When my company buys a new PC from compaq, they are provided with a license for the current version of windows installed on it. Currently that is windows XP. Our corporate standard is windows 2000, which means that our IT department wipes out the original installation and burns a windows 2000 image to the hard drive.
We are not allowed to resell that windows xp license, and thus have paid for 2 licenses for a single installation.
I beleive from what IT has told us that even if were we to keep windows XP on the computer, we would need to buy an additional corporate license for it since we are not permitted by our license with MS to run the already included version.
did you know that 78.8% of statistics are made up and that only 24.1% of people know that?
My point is that even with you spitting out all those stats it doesn’t really mean a great deal. I’ve got linux installed on 2 pc’s and one laptop here at home compared to two installations of windows. I could say that in my serveyed population linux is holding 60% of the desktop market to windows holding 40% and linux holding 100% of the server market. As you can see it’s not an accurate picture of the world market but it all depends on what popuation you look at, how much of that population and how you show the results.
I wouldn’t say that windows isn’t holding a big majority of the current markets but lets leave it at that rather than getting into marketing.
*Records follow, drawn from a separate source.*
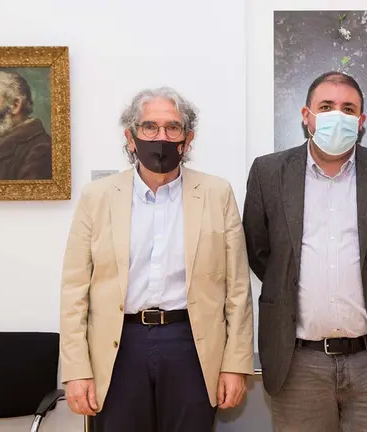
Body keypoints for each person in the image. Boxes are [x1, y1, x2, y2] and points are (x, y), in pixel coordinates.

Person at [243, 71, 367, 431]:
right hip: (298, 363)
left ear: (361, 122)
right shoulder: (268, 173)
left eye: (348, 109)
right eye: (326, 106)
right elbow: (260, 251)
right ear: (306, 115)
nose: (337, 115)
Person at [59, 87, 254, 432]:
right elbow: (75, 290)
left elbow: (238, 289)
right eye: (150, 127)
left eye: (172, 128)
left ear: (187, 139)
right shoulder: (98, 197)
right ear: (131, 138)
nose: (161, 137)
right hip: (119, 346)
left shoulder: (216, 193)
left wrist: (235, 363)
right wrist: (76, 369)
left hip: (191, 344)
Windows has a much more accurate (though not perfect as you pointed out a few times) way of getting numbers than open-source alternatives do.
Oh, and if you’re also getting info from sites that guess the operating system when users browse their site you should try and remember that lots of non-windows users have to configure their browsers to "spoof" themselves to appear as Internet Explorer since some sites won’t even work with the alternatives.
Never base your findings on third party information and never take everything as it seems. It’s rarely (if ever) right.